それらを電気ケトルに注いでお湯を沸かし、吸い物を溶かして飲む。これまでずっと冷たい食べ物だったので、温まるものは貴重。
12月14日(火)
昼食が配られた前後で打ち合わせを行っており、開けたまま1時間以上放置してから食べたせいか、牛肉煮はややパサパサしているように感じたが、全体でそう感じたのはこの昼食だけであった。
12月15日(水)
3日目の朝は7:00頃から各部屋に検査キットが配布され、空港と同様に唾液を一定量入れて提出する。検体は7:45頃に係員が部屋を訪問して回収された。係員は防護服とフェイスガードで完全防御しており、あらためて自分達がまだ危険かもしれない存在としてみなされていることを実感した。
この検査のため、通常よりも朝食の時間は遅くなるという事前通達通り、8:20頃に朝食のアナウンスがあったが、8:00-9:00で打ち合わせ(オンラインミーティング)を行っていたので、9:00を過ぎてから朝食を受け取って食べた。
陰性の結果を得てから中野の実家まで
当初予定では14:00以降で検査結果が通知され、陰性であれば退所となるということだったが、なかなか連絡が来ず、かと言って急に連絡が来てから退所準備をするとその分退所が遅くなることを懸念し、いつ連絡が来てもいいようにスーツケースに荷物をまとめ、パソコンだけを稼働させておく形で仕事をしながら連絡を待っていた。
そして待つこと2時間半以上、16:45頃になってようやく電話があり、無事に陰性だったことが通知され、退所の準備が出来たら部屋を出てB1Fの出口に向かうようにと指示される。

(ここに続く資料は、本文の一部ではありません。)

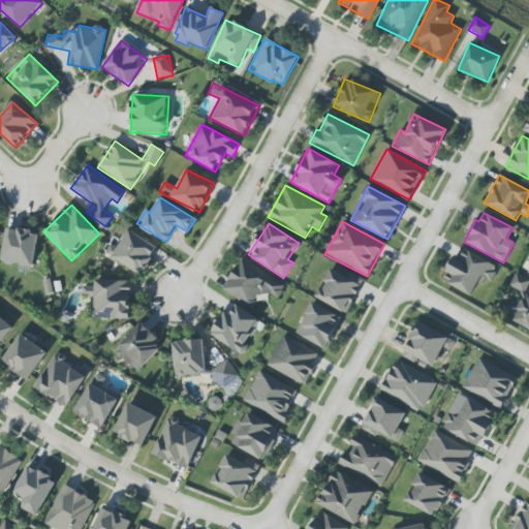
[(37,232),(5,228),(1,263),(32,268),(37,232)]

速やかに体温計とカードキーを持ってスーツケースと共に部屋を出て、待っている係員に部屋番号を伝えてエレベーターに乗り込む。同じ20Fでもう1名同タイミングで退所する方がおり、2人の荷物でエレベーターが満員となるが、以降各階で停止し、乗り込もうとする退所者が乗れずにスルーするというのが続く。
出口からバスに乗り込むが、おそらく入所時の20名が呼ばれたものと思われ、全員が揃うまでバスで待機となる。17:10頃に全員が揃い、みなとみらいを出発して羽田空港へ。基本的には空港まで戻ってから解散となるが、一部の隔離施設では現地で解散となったケースもあるようだ。夕方になったので首都高速の渋滞が懸念されたが、遅れることなく17:35頃には出発と同じ場所である羽田空港第3ターミナルの駐車場に到着。ただし、ここでも先行して到着したバスが掃けるのを待ち、かつ全員のスーツケース他荷物を係員が降ろしてから降車となった。
ここから中野の自宅まで公共交通機関を使わずに移動しなければならない。
自分は14:00から4時間後の18:00にレンタカーを予約していた。特に時間を予見していたわけではないが、結果的にはギリギリの時間であった。
空港内のレンタカー受付に行ってレンタカー会社を呼び、羽田空港から少し離れたレンタカー店舗で無事にレンタカーを手配し、そこから1時間程運転して中野まで移動した。
自宅に着いて荷物を降ろし、そのまま最寄りのレンタカー店舗まで再び運転し、レンタカーを乗り捨て返却。徒歩で帰宅した。この後、11日間の自宅での待機を行っていく。
おわり。
寄稿してくださったKさんは隔離施設、自宅待機の間はリモートワークをされたそうです。その間にこの体験記を執筆していただきました。待機解除後は家族や友人と再会されて年明けにはサンノゼに帰られるとのことです。貴重な体験シェアをありがとうございました。